Field A · The bench The play happens around the equipment, not on it.

A young Taiwanese child sits cross-legged on a wooden floor, palms slightly blurred from mid-motion, rhythmically drumming on an upside-down plastic bucket, completely absorbed.

Field B · The latent drummer Any flat surface is a drum if no one stops you.

A grandfather's weathered hands offer a hand-carved bamboo cicada folk toy (竹蟬) to a small child's hand reaching up from the bottom of the frame.

Field C · The handover The folk toy that knew: form makes sound when touched.

03 · The bet

Two references in one drawing

From the walk, two references slid onto the same page in my sketchbook — one furniture, one folk toy, both already chairs of the body.

An origin sketch in pencil and watercolour: a Cajón box drum, an anatomical sketch of a cicada, and a seated figure striking a low rounded stool. Arrows connect the three to a final form proposal at the right.
  • Cajón The box drum you sit on and play between your knees. Already a chair-and-instrument hybrid. Public-park-friendly: low, broad base, no moving parts.
  • 竹蟬 Bamboo cicada The folk toy whose entire purpose is producing a sound when played with. The silhouette I wanted: rounded body, wing flange overhead, opening at one end as the resonator slot.
  • The hybrid A sit-on form whose shape itself reads as something that wants to be touched and to make sound. Cicada silhouette as design language; cajón geometry as the structural rule.
04 · The form & colour

One shell, two interchangeable parts

Body: arched cajón shell, hollow inside for tone. Wing flange: a single curved sheet that lifts off the body to read as the cicada’s membrane and acts as a hand-rest when sitting. Resonator slot: cut into the front face, the same horizontal opening that gives a cajón its bass.

Body and wing are separate mouldings. The proposal lets a purchaser (a park, a school, a daycare) spec each shell’s colour independently and pair them freely. A park can plant a small flock of cicadas that read as siblings rather than identical units.
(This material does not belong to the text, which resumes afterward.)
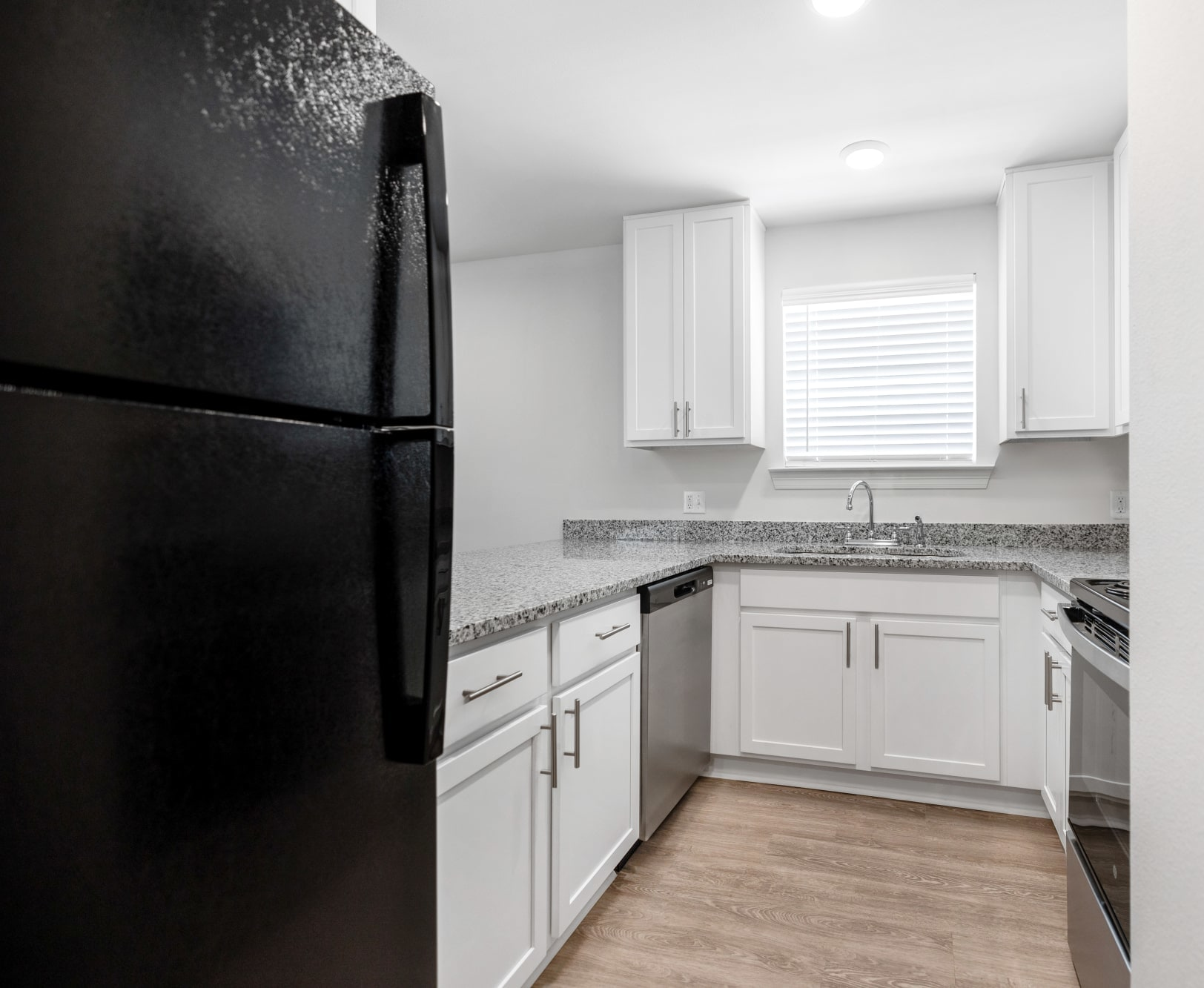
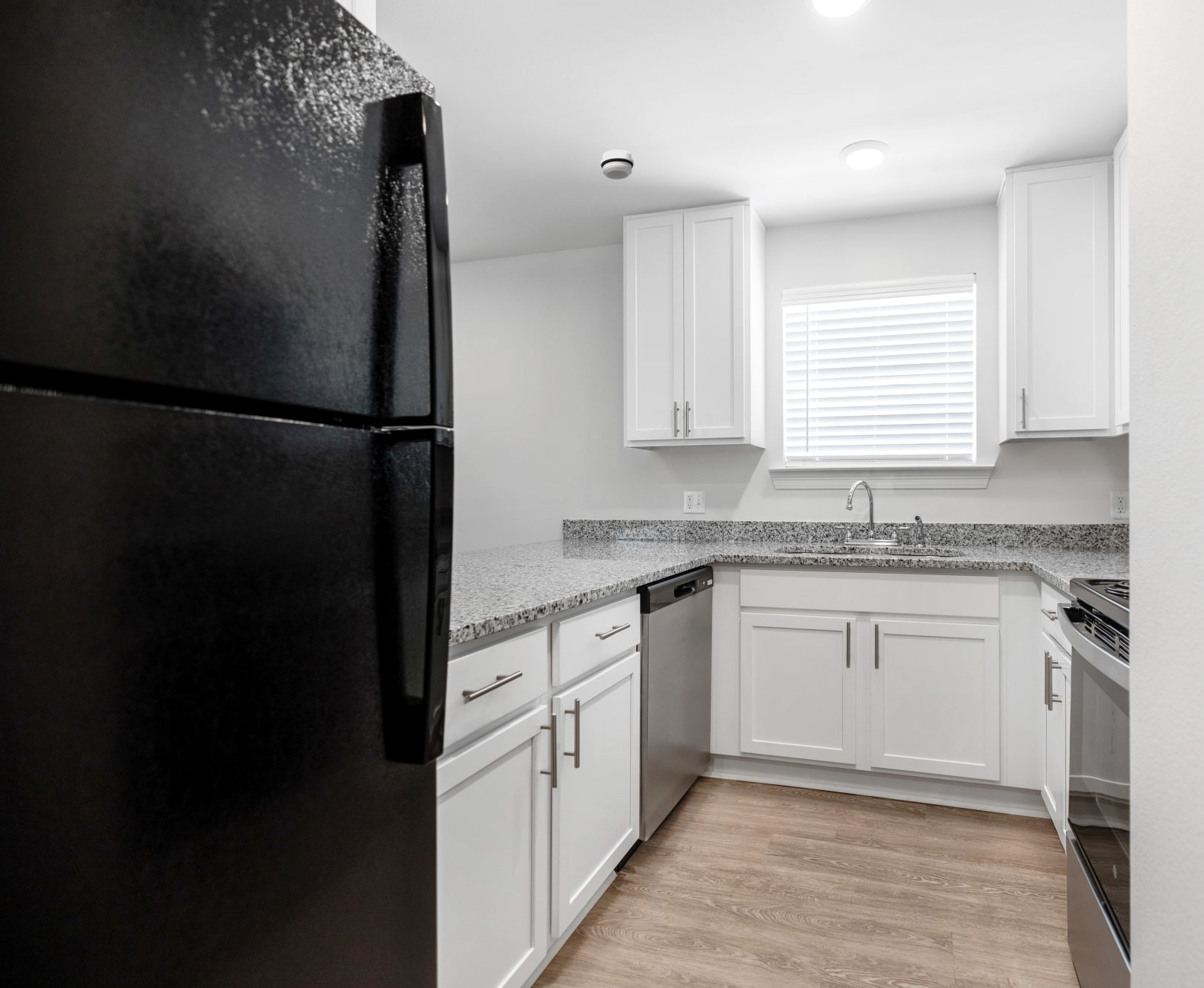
+ smoke detector [600,149,635,180]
Rear three-quarter left view of the cream cicada chair, wing flange visible from above. Three-quarter render of the cicada chair in the grey × tan colourway. Low-angle view of the grey cicada chair at 315°, resonator slot at child eye level. Top-down view of the cicada chair — wing flange reads as a folded cicada membrane.
05 · In play

Two kids, two chairs, one rhythm

The reason a flock matters: one chair is furniture, two chairs are a call-and-response. The body that drums learns faster when there’s another body drumming back.

Two Taiwanese children facing each other on cicada chair-cajóns at a neighbourhood park. One reaches a hand toward the other, pointing — mid-conversation, mid-rhythm.
06 · What stayed open

What this project didn’t do

I never built a 1:1 prototype. Never installed it in a park. Never sat with kids for a Saturday to watch them drum on it. It stayed at form-proposal: Rhino model, sketches, paper mock-ups in studio. The acoustic claim (“it’s a cajón”) is an analogy I drew, not a tuning that was measured.

If this proposal had a second life now, the first step would be a 1:1 in a real park for two weeks, with a phone on a tripod. The form was the easy part. The validation it needs is the work I haven’t done yet.